Ancient World Seminar: Prof. Azzan Yadin-Israel (Rutgers University)  "How the Forbidden Fruit Became an Apple: Interpretation, Iconography, and Linguistics." 

Wanneer:di 16-01-2024 16:15 - 17:30
Waar:Faculty of Religion, Culture and Society (Oude Boteringestraat 38), Court Room

Abstract
How did the apple, unmentioned by the Bible, become the dominant symbol of temptation, sin, and the Fall? This talk pursues this mystery across art and religious history, uncovering where, when, and why the forbidden fruit became an apple. Though scholars often blame theologians for the apple, accounts of the Fall written in commonly spoken languages—French, German, and English—influenced a broader audience than cloistered Latin commentators.
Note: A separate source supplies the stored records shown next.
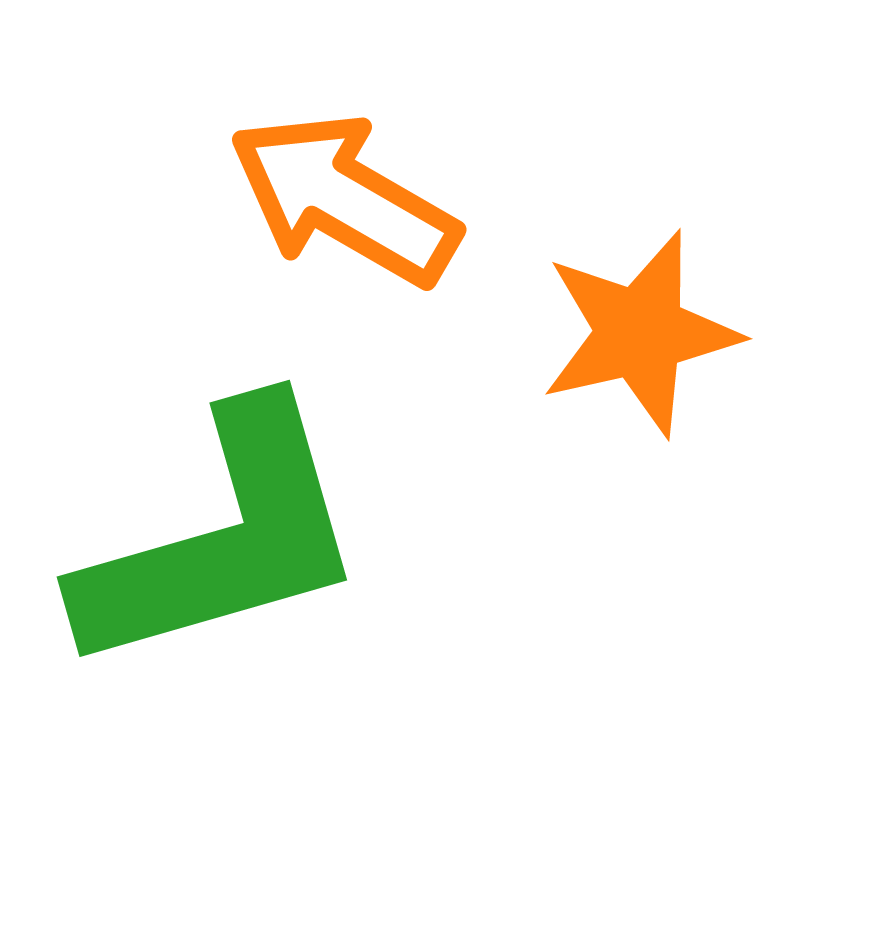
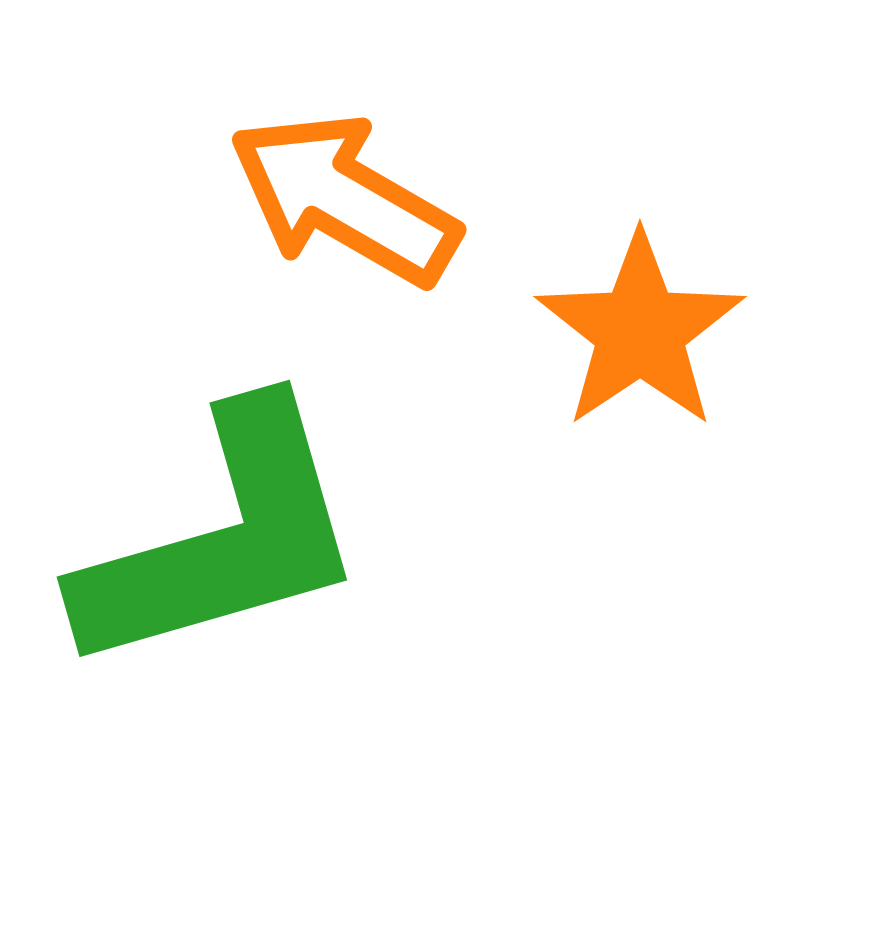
orange star: moved 2 px up; rotated 21 degrees counterclockwise
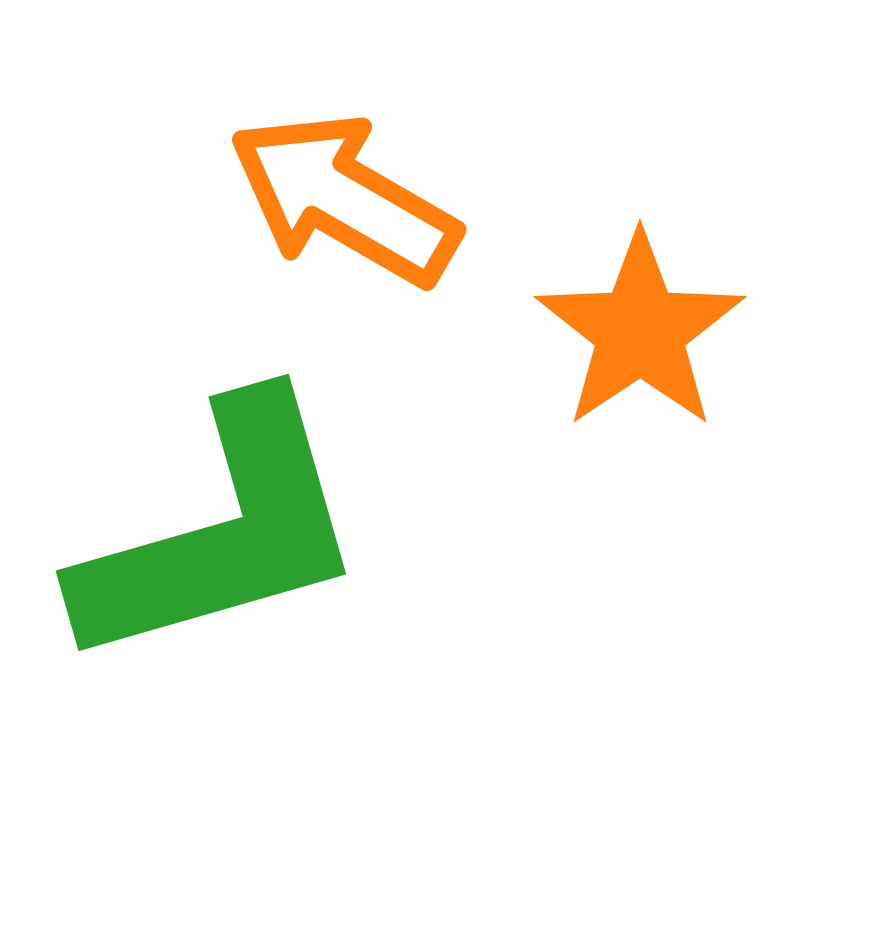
green L-shape: moved 1 px left, 6 px up
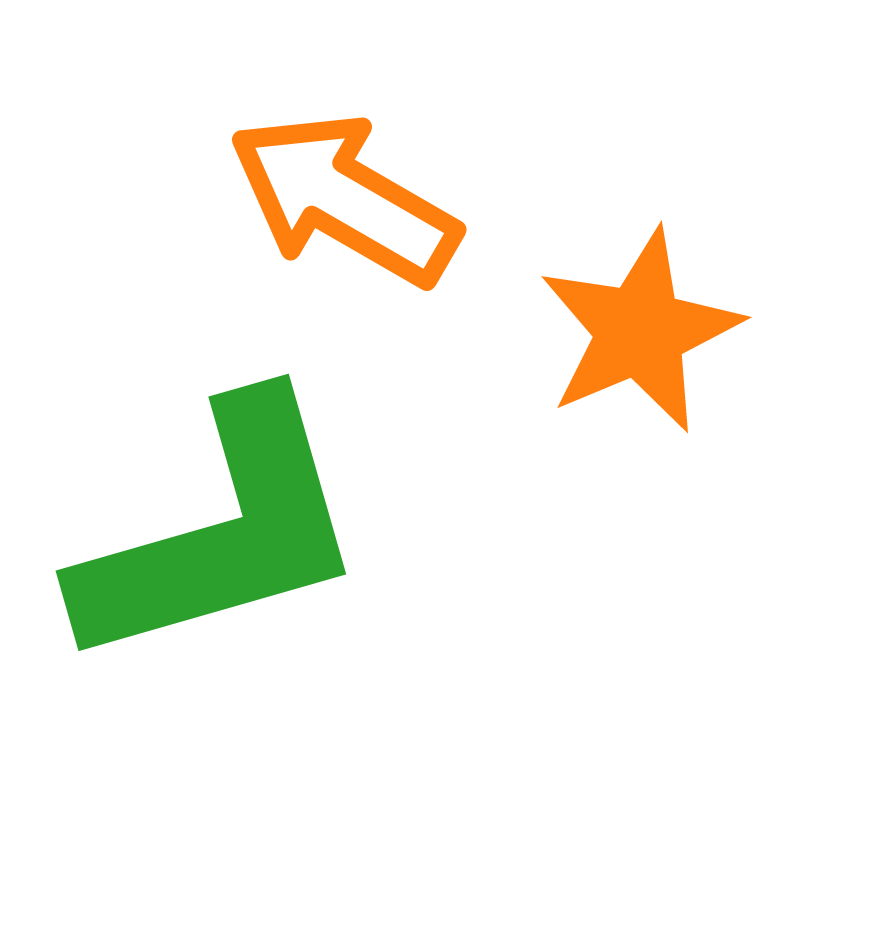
orange star: rotated 11 degrees clockwise
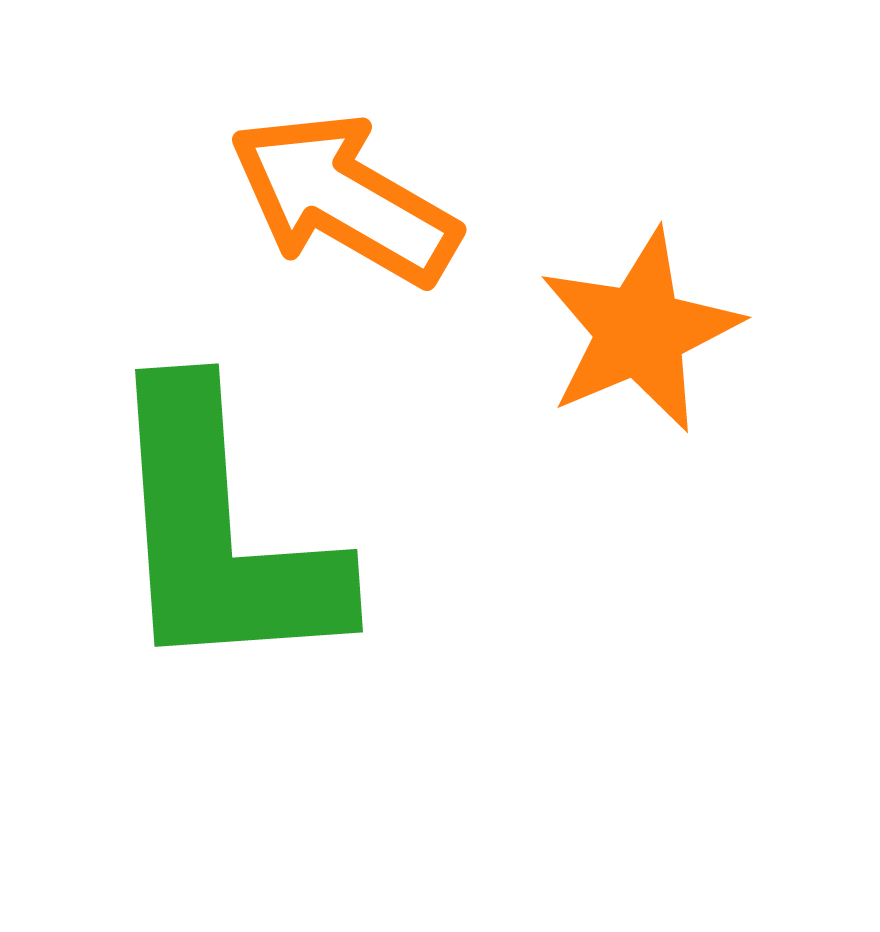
green L-shape: rotated 102 degrees clockwise
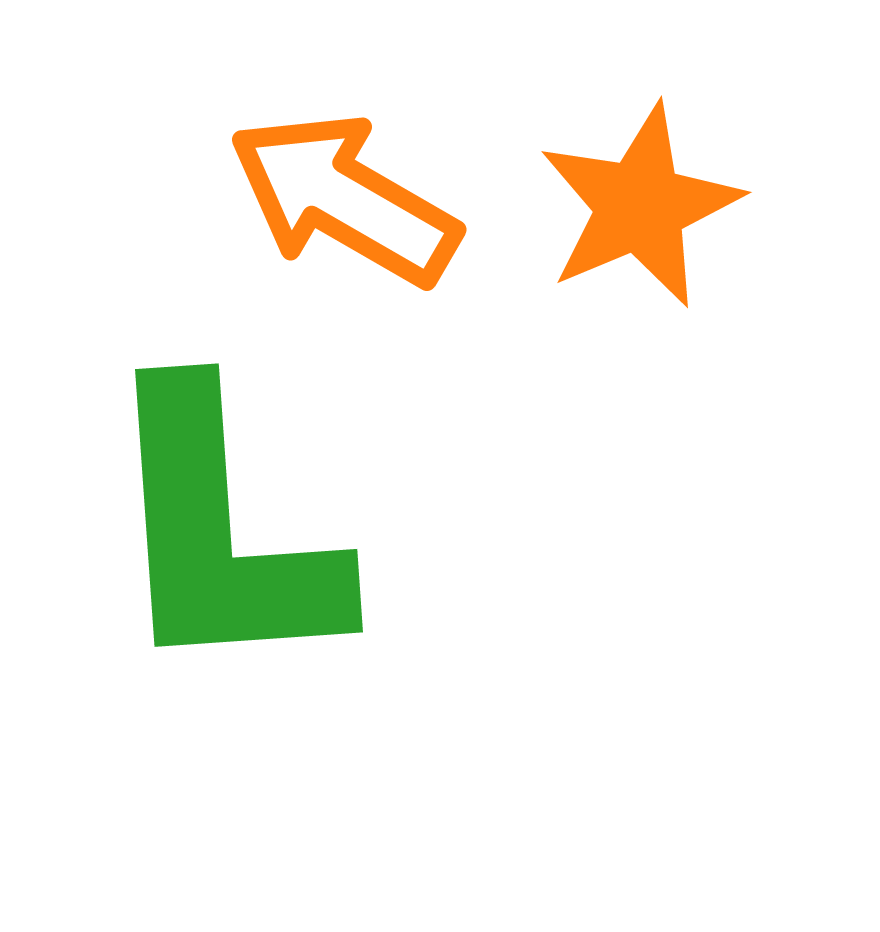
orange star: moved 125 px up
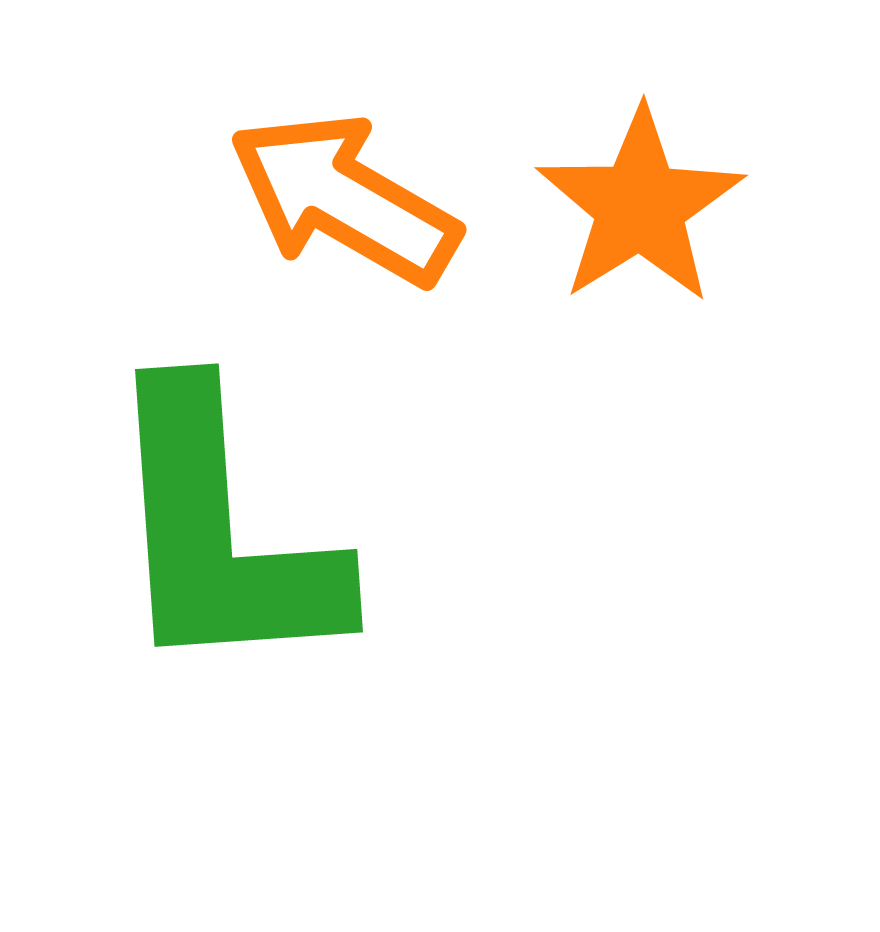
orange star: rotated 9 degrees counterclockwise
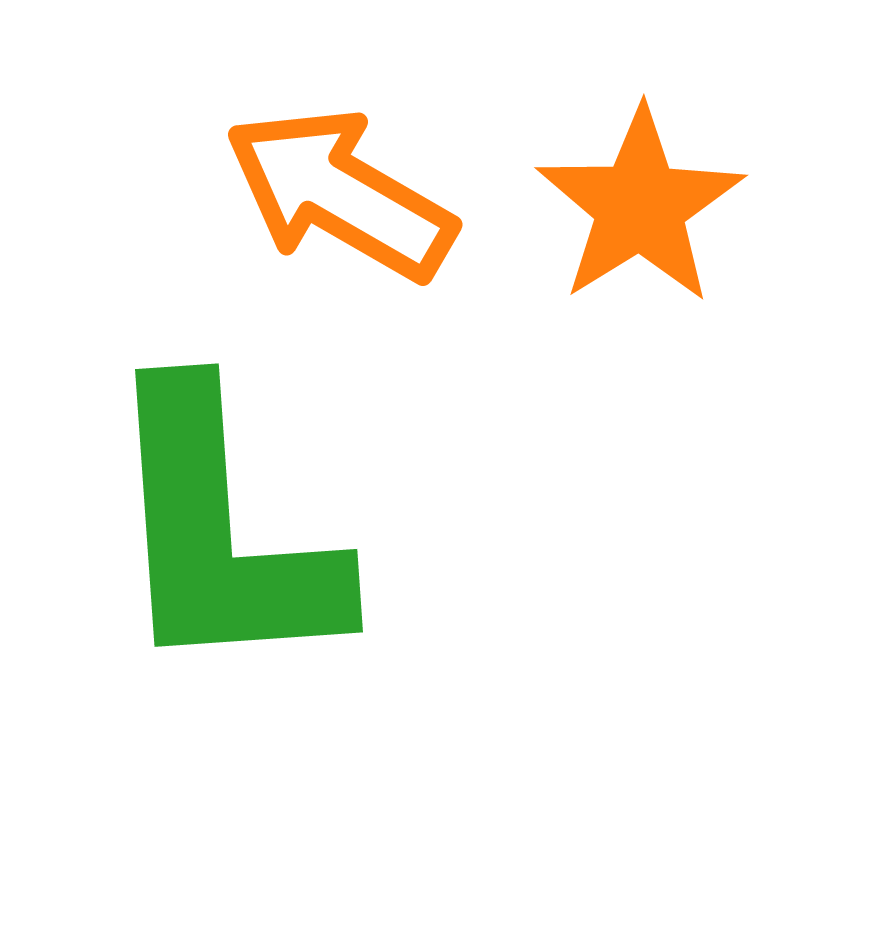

As the talk will demonstrate, Eden’s fruit, once thought to be a fig or a grape, first appears as an apple in twelfth-century French art, due to shifts in vernacular accounts of the Fall of Man. A wide-ranging discussion of early Christian thought, Renaissance art, and medieval languages, that transforms our historical understanding of a central religious icon.

About the speaker
Azzan Yadin-Israel is Professor of Jewish Studies and Classics at Rutgers University. His research interests are concerned with Plato, the Presocratics, classical rabbinic literature and he is the author of several works, including:The Grace of God and the Grace of Man: The Theologies of Bruce Springsteen.